RECORDED DATA:
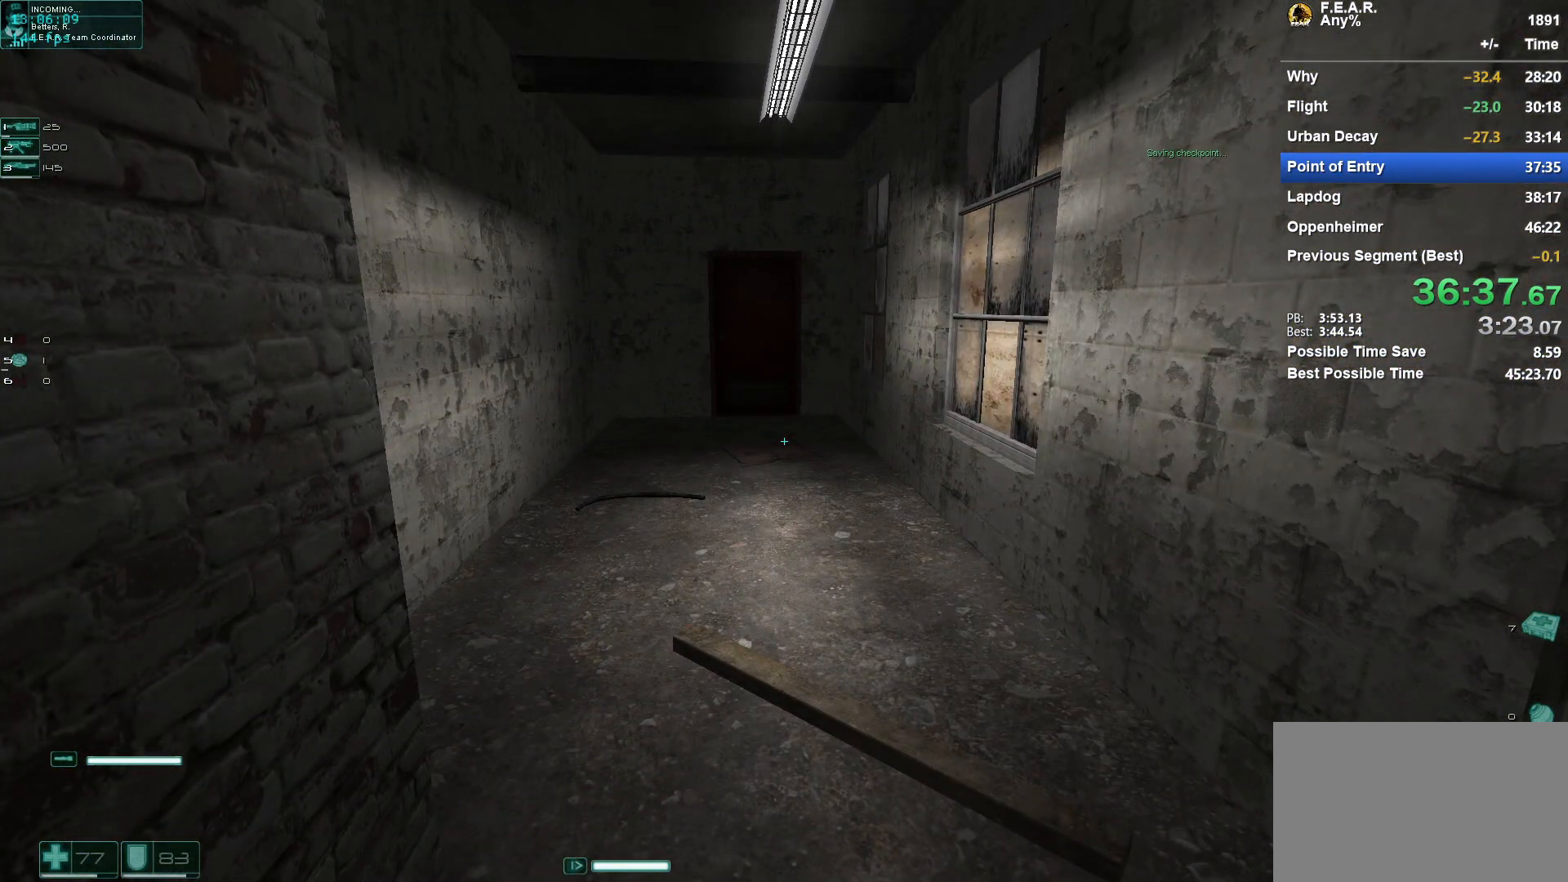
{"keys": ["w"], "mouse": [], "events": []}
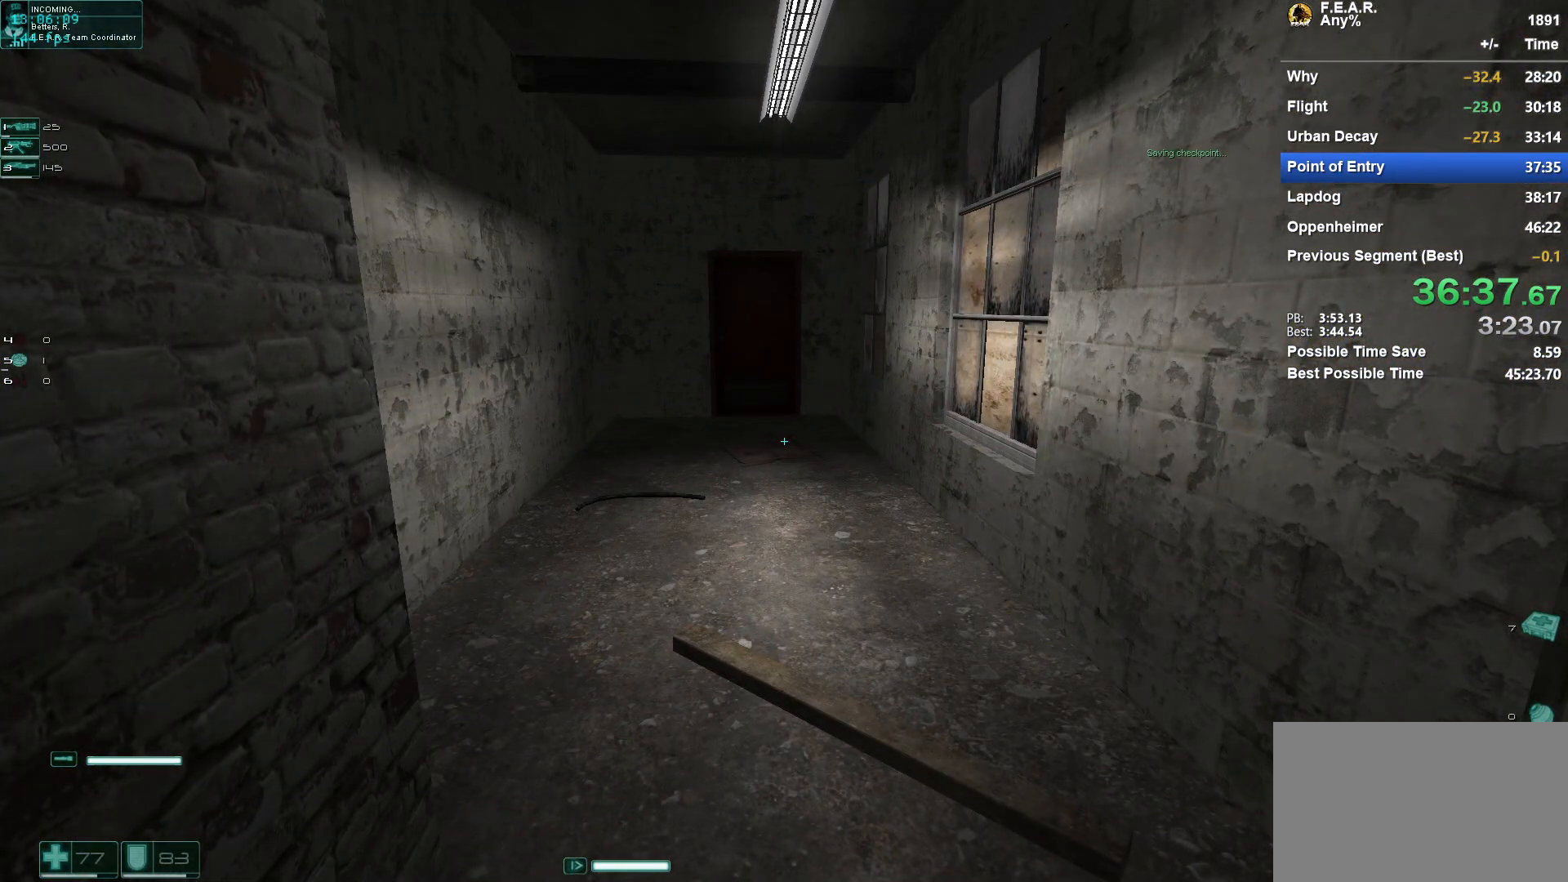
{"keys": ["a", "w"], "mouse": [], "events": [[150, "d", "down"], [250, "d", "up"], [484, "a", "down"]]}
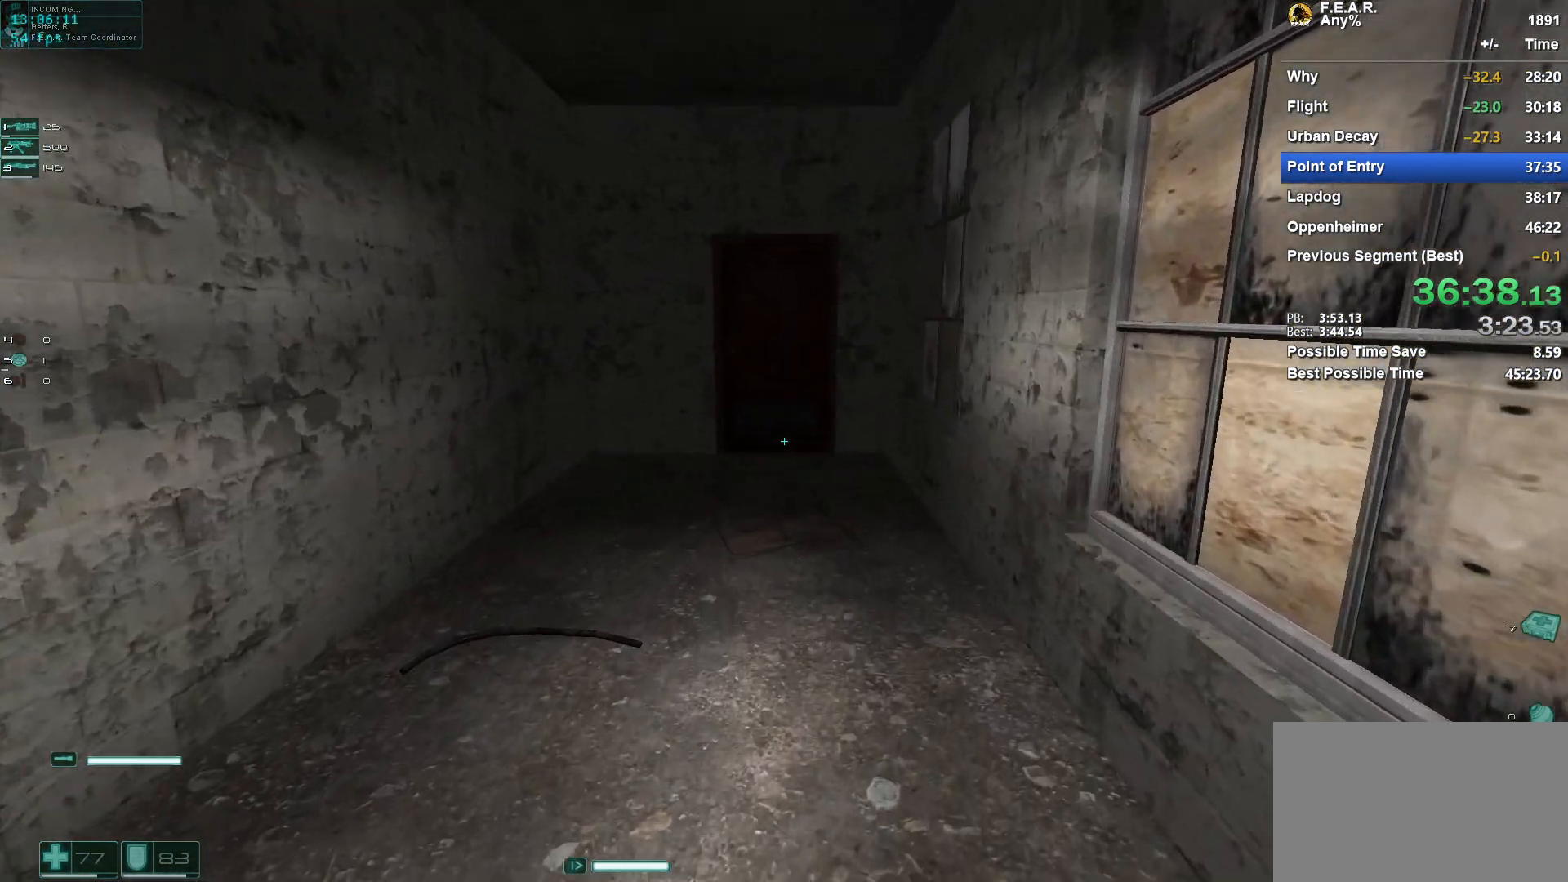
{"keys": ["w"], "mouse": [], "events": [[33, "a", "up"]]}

WHAT TO DO:
All lines above are to be restated word for word, with pictures excluded.

YOUR RESPONSE:
{"keys": ["w"], "mouse": [], "events": []}
{"keys": ["a", "w"], "mouse": [], "events": [[150, "d", "down"], [250, "d", "up"], [484, "a", "down"]]}
{"keys": ["w"], "mouse": [], "events": [[33, "a", "up"]]}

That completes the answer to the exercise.